Another possible way to do this is present the Turker with two vertical pieces a...

aantix · on Nov 27, 2011

Slightly offtopic, but I am the author of the Rails/Mechanical Turk integration gem, Turkee ( http://www.github.com/aantix/turkee ).

The lower the cost of the HIT (and the easier the question) the more you want to make sure you're screening for bots.

Make sure you have a gold standard question. For every HIT ask two questions; ask the legitimate question that you need answered and then on top of that, ask a simple "gold-standard" question that will determine whether the answer submitted is a bot or not.

For the gold standard, I like to choose two numbers, and store the sum of their values. Along with your HIT question, be sure to ask the Turker the value of their sum.

E.g. For a survey you ask the Turker "What is your favorite color?" But then along with that, you ask them "What is four plus fve?"

Be sure to misspell one value (e.g. remove a letter, etc). If the Turker doesn't respond correctly to the "gold standard" question, programmatically reject their response.

pama · on Nov 27, 2011

Not sure if this matters for a "gold standard" question, but google answers it correctly:

http://www.google.com/search?q=What+is+four+plus+fve%3F

jethroalias97 · on Nov 27, 2011

But then I think you are giving up the main advantage of using mechanical turk over just roughly matching pixels. It is possible matching pixels will get the wrong answer where a human, with the context of being human, will know what the image is supposed to be and get the write answer, captcha style.

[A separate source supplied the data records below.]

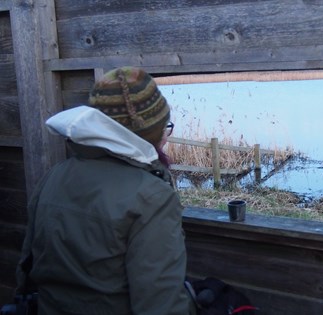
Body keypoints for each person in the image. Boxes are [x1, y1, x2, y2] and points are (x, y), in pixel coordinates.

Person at [16, 66, 197, 314]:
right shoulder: (151, 197)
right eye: (164, 127)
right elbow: (160, 305)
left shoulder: (54, 176)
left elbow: (26, 266)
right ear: (145, 135)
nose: (166, 136)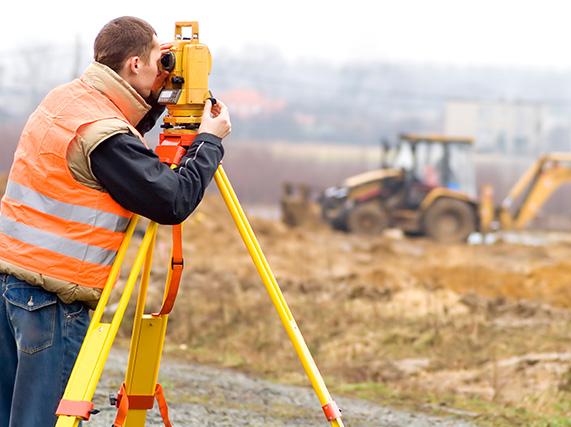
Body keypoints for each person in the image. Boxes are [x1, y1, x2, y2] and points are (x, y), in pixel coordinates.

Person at [0, 16, 231, 427]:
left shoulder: (68, 99)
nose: (165, 67)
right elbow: (172, 200)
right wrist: (209, 141)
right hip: (53, 300)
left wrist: (158, 100)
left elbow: (117, 138)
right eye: (158, 59)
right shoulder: (104, 135)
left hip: (12, 285)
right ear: (135, 65)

Example: an iron fence with a scenic view behind and where the slices are too small for someone to match only two.

jarin · on Nov 27, 2011

Speaking of CAPTCHAs, a smaller version of this would make an excellent one.

Er, well maybe not, given the ease of programmatic solutions.

thesis · on Nov 27, 2011

This would be beat with a very high success rate if it were a captcha.

jarin · on Nov 27, 2011

What about doing the same thing, but fuzzing a few pixels from each edge to avoid pixel distance matching? You could even make the edges just plain black for a few pixels from each edge. The human eye would be able to complete the image (it would just look like it has black bars), but I'm guessing it would be enough to prevent a simple algorithmic solution.

Edit: This is essentially the same idea as the iron fence posted above.

notatoad · on Nov 27, 2011

At that point you could probably just do some simple edge similarity tests instead of sending it off to the Turks.

on Nov 27, 2011

[deleted]

mikeknoop · on Nov 27, 2011

You're right, you'd have to get creative with some of the sorting algorithms, but something like Merge sort would be perfectly suited.

jakobe · on Nov 27, 2011

You can't use merge sort or any other standard sorting algorithm in this case. All these algorithms assume you can compare any two elements. To use a sorting algorithm, you would need to be able to say for any two images which is further left.